Sterling winked. “Nah. You love me. I can tell you the ugly truth, and we still remain friends. That’s why I love you.” He put a tall glass of gin in front of me. “Drink up. We’ve got a long day ahead of us.”
He held up a small white pill, and then placed it on the table, pushing it toward me. “We’re not applying for jobs today. Today, we’re saying goodbye to Ellison Edson the rich bitch, and hello to Ellie the blue-collar worker.”
He popped his own pill, washing it down with wine. I looked down at the table, turning the chalky white oval with my fingers. He was right. I wasn’t going to find a job today.
I threw the pill to the back of my throat, not caring what it was, just hoping it would take effect quickly. I gulped the gin until my throat burned, and then looked at Sterling, wiping my mouth. “This is going to get ugly.”
“It always does with us,” he said, taking another drink.
I woke up on the floor, naked and barely covered with a tablecloth. Sterling was my pillow, his bare thigh against my cheek. I sat up, wiping my mouth, tasting salt and gagging.
“Oh my God,” I whispered, looking at his naked body sprawled on the floor.
He didn’t look like Sterling, with the clean-shaven jaw I was used to. His face had begun to darken with whiskers, and his typically slicked coif had pulled free from the gel meant to keep each strand in place. He was no different from anyone else I’d left in my path, messy and ruined, but the sight of him was the physical manifestation of rock bottom—the man my sister loved lying naked on the floor, a mixture of our sweat still glistening on his skin.
Bile rose in my throat, and nausea overwhelmed me. I hadn’t thrown up after a day of drinking since junior high. The feeling caught me off guard.
I crawled on the floor to reach my clothes, pulling each piece of fabric to my chest. I breathed out a quiet cry and felt tears burn my eyes. Finley.

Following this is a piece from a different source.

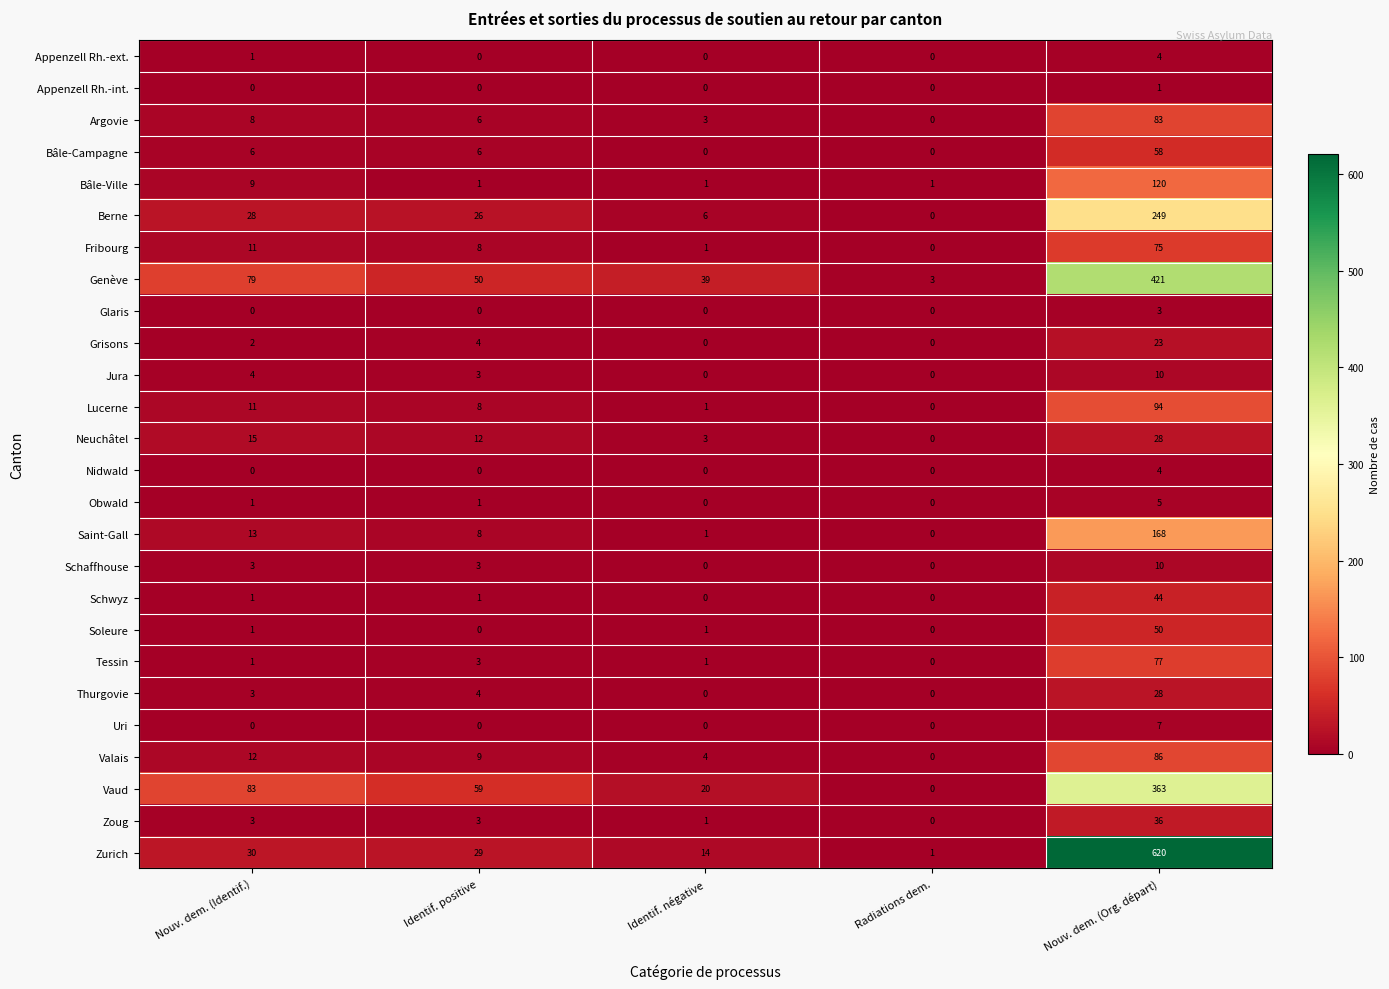

What is the difference between the maximum and second lowest values in the Berne series?

243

She would never forgive me—she’d never forgive us. I tried to remember what had happened. The sun was already behind the mountaintops, the sky getting darker by the second. Sterling and I had been fucking for hours, but I didn’t remember any of it.
Groggy and humiliated, I collected my clothes, pulling on my bra, shirt, damp panties—more nausea—and then my pants, feeling the coldness of the cotton against my skin. I gagged again, and then ran down the hall to the bathroom. My stomach heaved, and mostly wine and liquor splattered against the door. I pressed my lips together and let my cheeks bulge out, holding in the rest just long enough to lift the lid on the toilet. What seemed like gallons of alcohol burned my nose and throat as it came up and gushed into the toilet. The toilet water sprayed my face, and I closed my eyes, sobbing.

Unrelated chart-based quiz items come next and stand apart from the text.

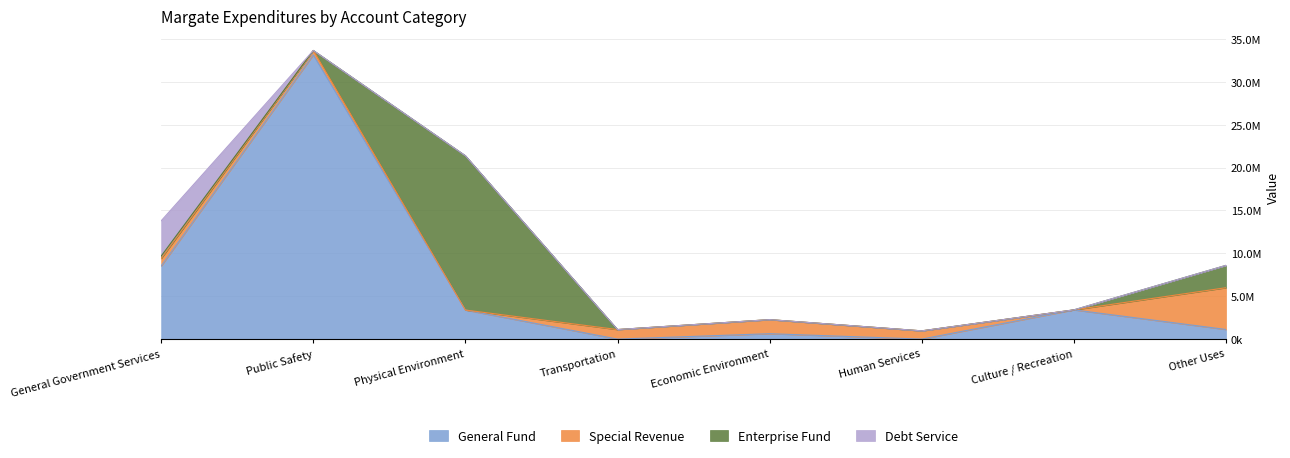

List the labels in order of Debt Service value, smallest first.

Public Safety, Physical Environment, Transportation, Economic Environment, Human Services, Culture / Recreation, Other Uses, General Government Services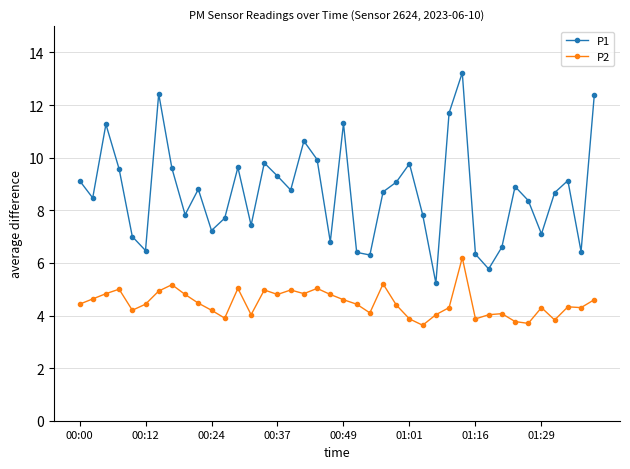

Does the chart have visible grid lines?

Yes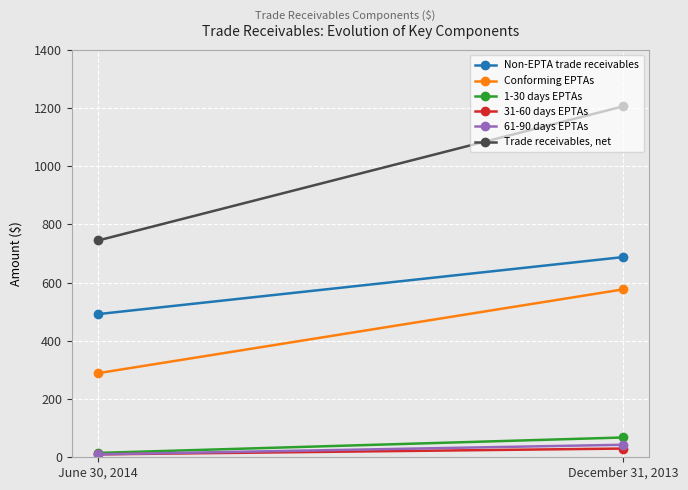

Is the value of 1-30 days EPTAs at December 31, 2013 greater than the value of Trade receivables, net at June 30, 2014?

No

Once it was over, I stood up, washed my hands and face, rinsed my mouth, and tried to rinse mystery chunks from my hair. I looked in the mirror. The girl looking back was unrecognizable. She was gaunt, with dark circles under her bloodshot eyes. She was a junkie. Finley was right. Living this way was going to kill me.

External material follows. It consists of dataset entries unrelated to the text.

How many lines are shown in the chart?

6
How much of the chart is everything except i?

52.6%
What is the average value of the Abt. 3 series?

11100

I padded down the hall, picking up the wadded cash and my snow boots on the way.
Sterling stirred, and I rushed to the door, hopping on one foot to pull on one boot, and then the other.
He covered his face and turned his back to me. “Fuck. Fuck! No, no, no … we couldn’t have. We didn’t. Tell me we didn’t.”
“We didn’t. Nothing happened. Because if it did, Fin will never speak to either of us again,” I said, closing the door behind me.
The alarm bleated next to my ear, and I reached up, slapping at it until it turned off. The morning sun was pouring through the open blinds—I’d left them that way on purpose to force me out of bed. My interview with The MountainEar was in ninety minutes. Unfortunately, J.W. Chadwick owned the very bar I’d been kicked out of more than once, making my interview a littler trickier.